A woman who faked cancer to raise more than £45,000 in donations that she spent on holidays and football matches has been jailed.
Nicole Elkabbas set up a GoFundMe page claiming she had ovarian cancer but instead splurged the cash on restaurants and gambling, Canterbury Crown Court was previously told.
The 42-year-old, who was described by the prosecution as a “confidence trickster”, was found guilty by majority verdict of fraud by false representation and possession of criminal property in November.
On Wednesday, she was sentenced to two years and nine months behind bars.
Judge Mark Weekes said the ploy was “cunning and manipulative” and said she gave graphic accounts of her treatment to “keep those that you had ensnared in your web of lies believing”.
“All the while you were gambling, enjoying shopping trips and luxuries in Italy and Spain at their expense.”
He discussed the effect her plan had on NHS staff and resources that went to dealing with her, and while he acknowledged her previous good character he said only an immediate jail term could be justified.
Ben Irwin, prosecuting, told the trial that the online fundraiser said “Nicole needs our help” and described Elkabbas as a “beautiful daughter” who had recently been diagnosed.
Elkabbas, of Broadstairs, Kent, spoke about an ovarian cancer diagnosis, surgery and chemotherapy rounds – but the prosecution said they were “detailed lies”.
She raised in excess of £45,000 from more than 600 people, and Irwin said she had spent it on trips to Barcelona and Rome, football tickets and shopping excursions.

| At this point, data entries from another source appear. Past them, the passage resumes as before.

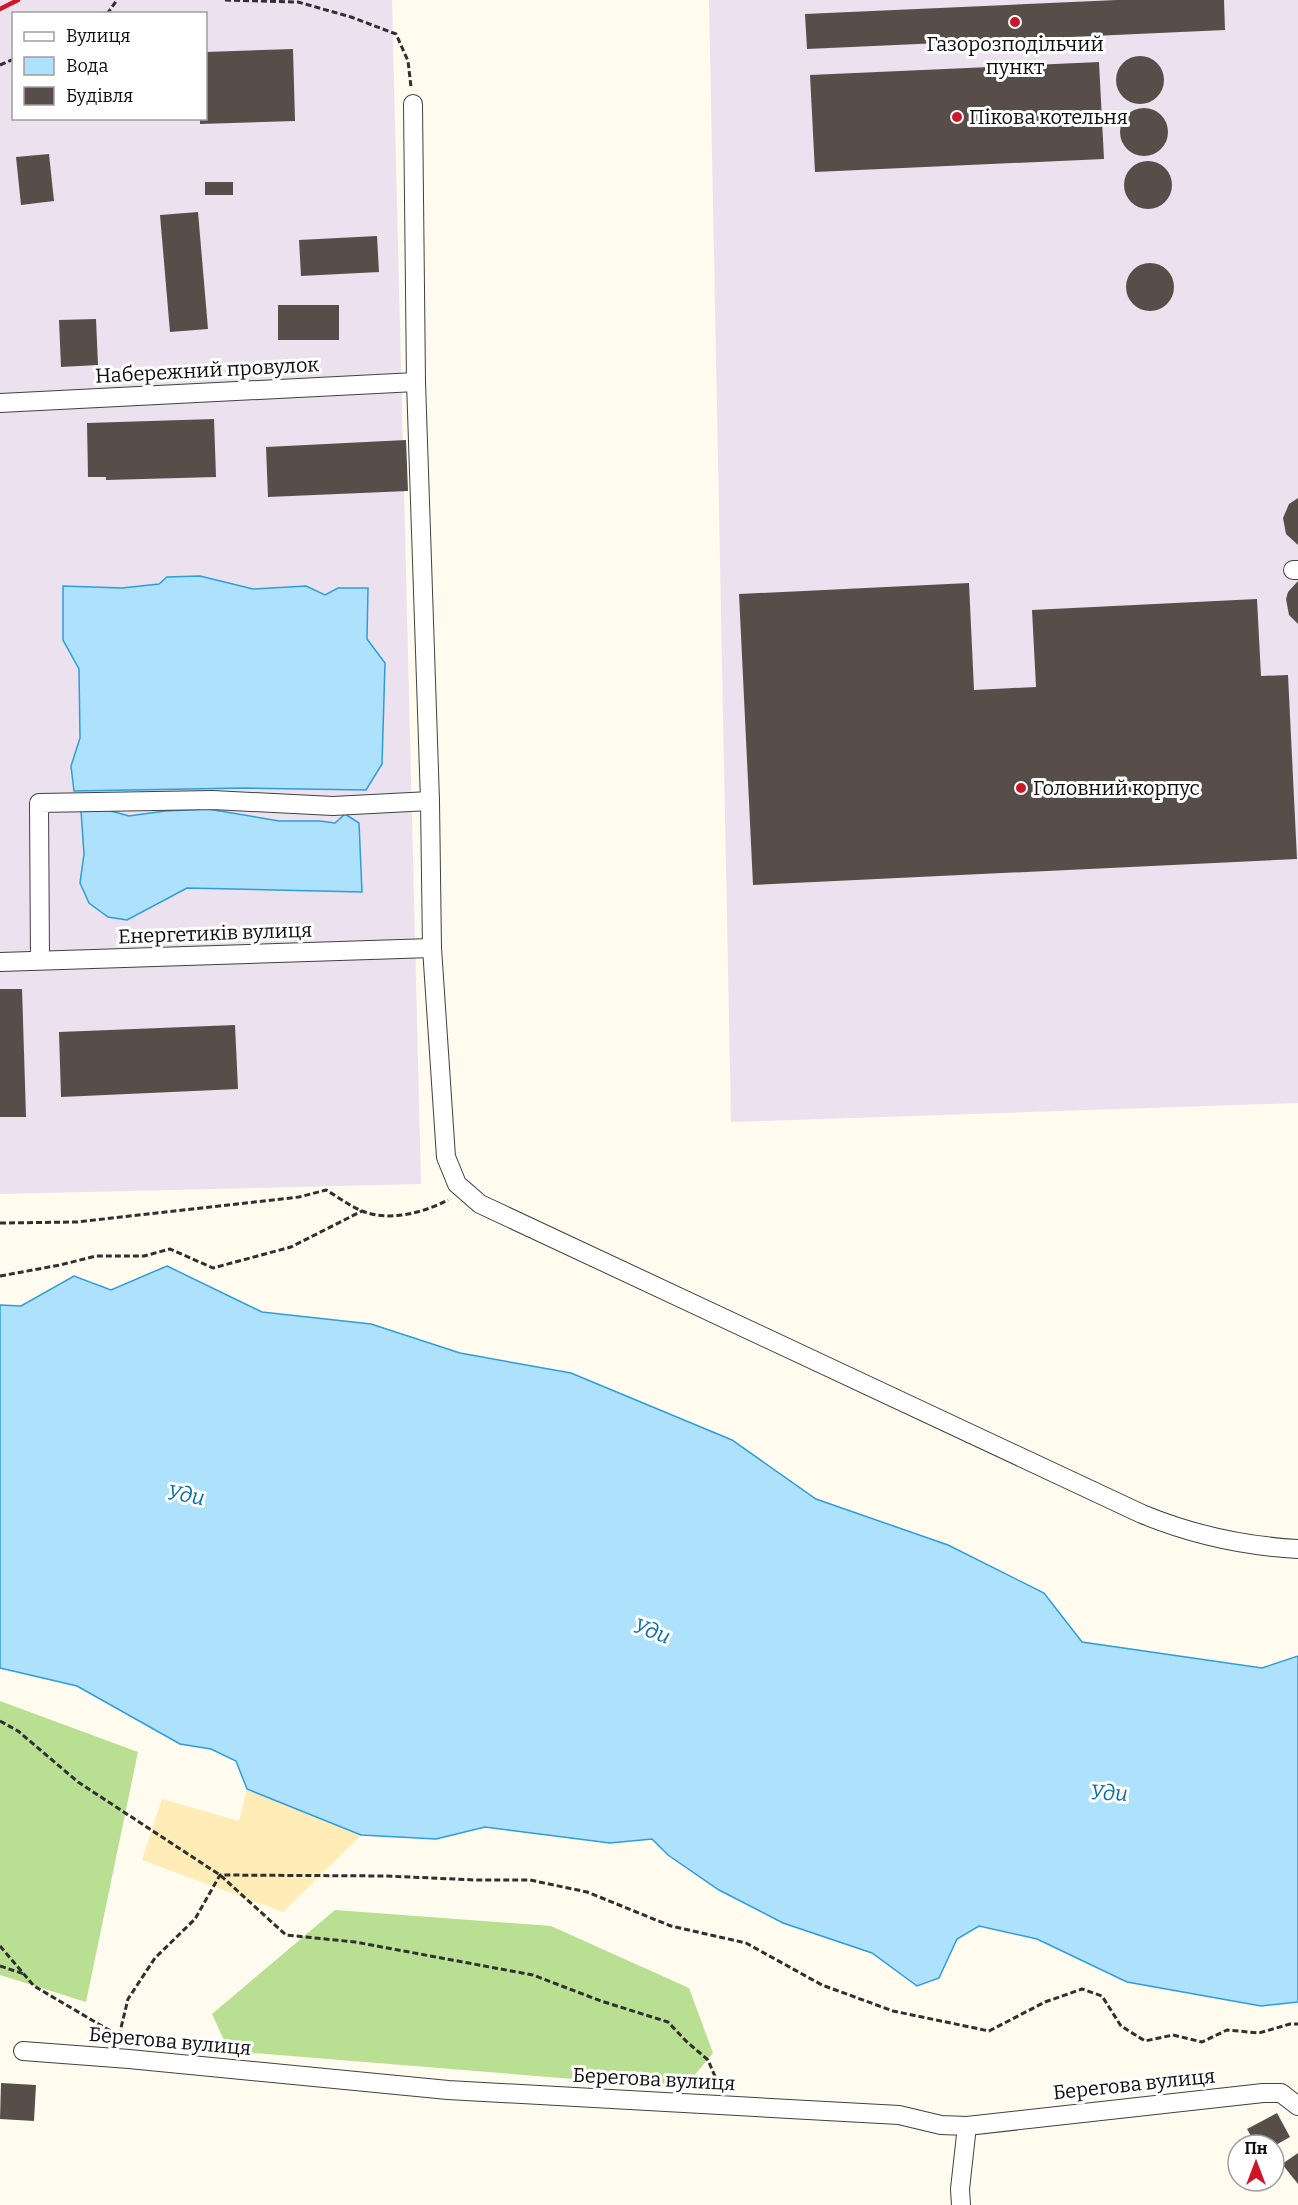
<svg xmlns="http://www.w3.org/2000/svg" width="1298" height="2205" font-family="Bitter,serif">
	<style>
		.industrial { fill: #ece1ee; fill-rule: evenodd }
		.forest { fill: #b9e092 }
		.sand { fill: #ffecb7 }
		.water { fill: #aee2fc; stroke: #2d9ddb; stroke-width: 1.5 }
		.building { fill: #584e49 }
		.lines { fill: none; stroke-linecap: round; stroke-linejoin: round }
		.minor-casing { stroke: #414141; stroke-width: 20 }
		.path { stroke: #303030; stroke-width: 3; stroke-dasharray: 6 3; stroke-linecap: butt }
		.minor { stroke: #fff; stroke-width: 18 }
		.rail { stroke: #cd1728; stroke-width: 4.5 }
		.poi-dot { fill: #cd1728; stroke: #fff; stroke-width: 2 }
		.labels { text-anchor: middle; stroke-width: 6; stroke-linejoin: round; paint-order: stroke }
		.poi-label { font-size: 20px; fill: #0e0e0e; stroke: #fff; text-anchor: start }
		.street-label { font-size: 20px; fill: #0e0e0e; stroke: #fff }
		.water-label { font-size: 21px; font-style: italic; fill: #0a6dad; stroke: #fff }
	</style>
	<rect width="100%" height="100%" fill="#fffbef"/>
	<!-- industrial -->
	<g class="industrial">
		<path d="M0,0h392l29,1184 -421,10zM14,14h192v104h-192z"/>
		<path d="M709,0h589v1103l-567,19z"/>
	</g>
	<!-- forest -->
	<g class="forest">
		<path d="M0,1701l138,51 -52,250 -86,-27z"/>
		<path d="M335,1910l216,16 138,62 24,65 -29,35 -455,-37 -17,-37z"/>
	</g>
	<!-- sand -->
	<path class="sand" d="M247,1789l114,46 -78,77 -141,-52 20,-61 77,22z"/>
	<!-- water -->
	<g class="water">
		<path d="M200,576l53,13 53,-3 19,9 13,-7h30l-1,51 18,24 -3,101 -16,26 -121,-2 -171,3 -3,-25 9,-28 -1,-69 -16,-29v-54l59,2 37,-4 8,-7z"/>
		<path d="M104,809l25,7 36,-5 43,-2 71,12h41l15,2 10,-9 14,9 3,69 -175,-4 -60,32 -19,-3 -19,-14 -9,-20 4,-29 -3,-43z"/>
		<path d="M167,1266l95,46 109,12 89,29 111,20 161,67 84,59 132,46 96,48 38,49 180,26 36,-12v346l-37,4 -134,-24 -90,-43 -58,-13 -22,13 -18,39 -22,8 -45,-33 -89,-30 -64,-33 -51,-35 -16,-16 -42,4 -125,-16 -49,12 -75,-4 -114,-46 -11,-28 -25,-12 -31,-5 -103,-58 -77,-18v-363l21,1 53,-30 37,14z"/>
	</g>
	<!-- building -->
	<g class="building">
		<path d="M1117,0h107l1,30 -418,19 -2,-35z"/>
		<path d="M293,49l2,72 -95,3v-6h6v-66z"/>
		<circle cx="1140" cy="80" r="24"/>
		<path d="M1099,62l5,97 -289,13 -5,-97z"/>
		<circle cx="1144" cy="132" r="24"/>
		<path d="M49,154l5,47 -33,4 -5,-48z"/>
		<circle cx="1148" cy="185" r="24"/>
		<rect x="205" y="182" width="28" height="13"/>
		<path d="M198,212l10,117 -38,3 -10,-117z"/>
		<path d="M377,236l2,36 -78,4 -2,-36z"/>
		<circle cx="1150" cy="287" r="24"/>
		<rect x="278" y="305" width="61" height="35"/>
		<path d="M96,319l2,46 -37,2 -2,-47z"/>
		<path d="M214,419l2,58 -110,3v-3h-18l-1,-54z"/>
		<path d="M406,440l2,51 -140,6 -2,-50z"/>
		<path d="M1298,498v47l-12,-11 -3,-16 6,-14z"/>
		<path d="M1298,581v43l-9,-9 -3,-16 2,-7z"/>
		<path d="M969,583l5,107 62,-3 -4,-77 225,-11 4,77 27,-1 9,184 -544,26 -14,-291z"/>
		<path d="M0,989h22l4,128h-26z"/>
		<path d="M235,1025l3,64 -177,8 -2,-65z"/>
		<path d="M1,2083l35,2 -2,36 -34,-2z"/>
		<path d="M1277,2113l13,24 -16,9 -18,-1 -9,-16z"/>
		<path d="M1298,2153v31l-16,-20z"/>
	</g>
	<g class="lines">
		<!-- minor casing -->
		<g class="minor-casing">
			<g id="minor">
				<path d="M413,104l3,278 14,419 2,147 14,209 11,27 23,20 662,310c51,21 101,32 156,35"/>
				<path d="M0,403l416,-21"/>
				<path d="M1293,570h5"/>
				<path d="M40,960l-1,-157 174,-3 120,6 97,-5"/>
				<path d="M0,962l432,-14"/>
				<path d="M23,2051l106,8 319,31 451,25 42,10 26,1 296,-33h18l17,13"/>
				<path d="M961,2205l-1,-16 7,-63"/>
			</g>
		</g>
		<!-- path -->
		<g class="path">
			<path d="M225,0l73,2 53,15 45,17 12,27 3,26"/>
			<path d="M107,14l10,-14"/>
			<path d="M0,65l14,-6"/>
			<path d="M0,1223l77,-1 222,-25 27,-7c12,7 24,16 36,21 27,11 61,2 86,-11"/>
			<path d="M0,1276l60,-11 36,-9h48l26,-7 43,19 78,-21 71,-36"/>
			<path d="M0,1721l18,10 60,51 142,93 66,60 69,7 178,33 68,26 67,21 18,19 22,19 12,28"/>
			<path d="M0,1946l34,40 85,50 3,6"/>
			<path d="M0,1966l24,8"/>
			<path d="M119,2036l9,-37 27,-41 40,-39 25,-44 167,1 89,4h54l57,12 84,34 75,17 76,42 71,26 96,20 56,-29 37,-13 20,7 19,30 24,15 28,-6 29,7 25,-12 32,3 31,-9h8"/>
		</g>
		<!-- minor -->
		<use href="#minor" class="minor"/>
		<!-- rail -->
		<path class="rail" d="M0,9l18,-9"/>
	</g>
	<!-- markers -->
	<g class="poi-dot">
		<circle cx="1015" cy="22" r="6"/>
		<circle cx="957" cy="117" r="6"/>
		<circle cx="1021" cy="788" r="6"/>
	</g>
	<g class="labels">
		<!-- poi labels -->
		<g class="poi-label">
			<text x="1015" y="51" text-anchor="middle">Газорозподільчий<tspan x="1015" dy="23">пункт</tspan></text>
			<text x="969" y="124">Пікова котельня</text>
			<text x="1033" y="795">Головний корпус</text>
		</g>
		<!-- street labels -->
		<g class="street-label">
			<text transform="translate(207 370) rotate(-3)" y="7">Набережний провулок</text>
			<text transform="translate(215 933) rotate(-2)" y="7">Енергетиків вулиця</text>
			<text transform="translate(170 2041) rotate(5)" y="7">Берегова вулиця</text>
			<text transform="translate(654 2079) rotate(3)" y="7">Берегова вулиця</text>
			<text transform="translate(1134 2084) rotate(-6)" y="7">Берегова вулиця</text>
		</g>
		<!-- water labels -->
		<g class="water-label">
			<text transform="translate(186 1495) rotate(10)" y="7">Уди</text>
			<text transform="translate(652 1631) rotate(20)" y="7">Уди</text>
			<text transform="translate(1109 1793) rotate(3)" y="7">Уди</text>
		</g>
	</g>
	<!-- legend -->
	<rect x="12" y="12" width="195" height="108" fill="#ffffff" stroke="#9f9f9f" stroke-width="1.5"/>
	<rect x="24" y="32" width="30" height="9" fill="#ffffff" stroke="#9f9f9f" stroke-width="1.5"/>
	<text x="66" y="42" font-size="18" fill="#0e0e0e">Вулиця</text>
	<rect x="24" y="57" width="30" height="18" fill="#aee2fc" stroke="#9f9f9f" stroke-width="1.5"/>
	<text x="66" y="72" font-size="18" fill="#0e0e0e">Вода</text>
	<rect x="24" y="87" width="30" height="18" fill="#584e49" stroke="#9f9f9f" stroke-width="1.5"/>
	<text x="66" y="102" font-size="18" fill="#0e0e0e">Будівля</text>
	<!-- north arrow -->
	<g transform="translate(1256 2163)"><circle r="28" fill="#ffffff" stroke="#9f9f9f" stroke-width="1.5"/>
	<path d="M0-4.5L10 22L0 15L-10 22Z" fill="#cd1728"/>
	<text y="-9" font-size="16" font-weight="bold" text-anchor="middle" fill="#0e0e0e">Пн</text>
	</g>
</svg>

“She didn’t use that money for cancer treatment. The money she received was in fact for a variety of things – lots went on gambling, lots went on travel, lots went on Tottenham Hotspur tickets,” he added.
He accused her of devising “a scheme designed to trick and to con and she knew it”.
A photo showed her lying in a hospital bed under a blanket, with her eyes closed and mouth open, but it was actually from an operation to have her gallbladder removed, jurors were told.
A gynaecologist and former friend of the defendant’s, Nicholas Humphrey Morris, told the court he never diagnosed Elkabbas with cancer and became suspicious after seeing her GoFundMe.
He recognised the photo of her in hospital had come from her treatment at Spencer Hospital in Margate, Kent, two years prior because of the bedside wallpaper.
Elkabbas had never been a patient of his, he added.
Defending her, Oliver Kirk said she was a “vulnerable” woman with a genetic predisposition to ovarian cancer.
He said Elkabbas was told, and genuinely thought, she had cancer.
On Wednesday, he said: “It is quite clear, in my submission, that these offences were committed by a person who was in the grip of a gambling addition.
“Were it not for her gambling problem, her addiction, she would otherwise be leading a law-abiding life, and effectively her normal good nature became overwhelmed by her compulsion to gamble.”
Speaking about the Swansea East Labour MP, Judge Weekes said: “I am astonished to read from Mrs Carolyn Harris MP that she considers you were ‘honest about the crimes you had committed’.
He said he wondered if it was a “further instance of your playing with the truth” and manipulating people.
The MP told the PA news agency: “My comments were in connection with her addiction leading her to crime.
“Like so many who fall into the trap of addiction, they commit crimes out of desperation and whilst Nicole was wrong to commit the crime, she has been honest in her mitigation as to why she did so.”
A spokesperson for GoFundMe after the conviction in November: “All donations were refunded last year when the misuse allegations were raised.
“Misuse counts for less than one tenth of one per cent of all activity on GoFundMe and in the very rare case there is misuse – we refund donations. This means there is no risk whatsoever to donors.”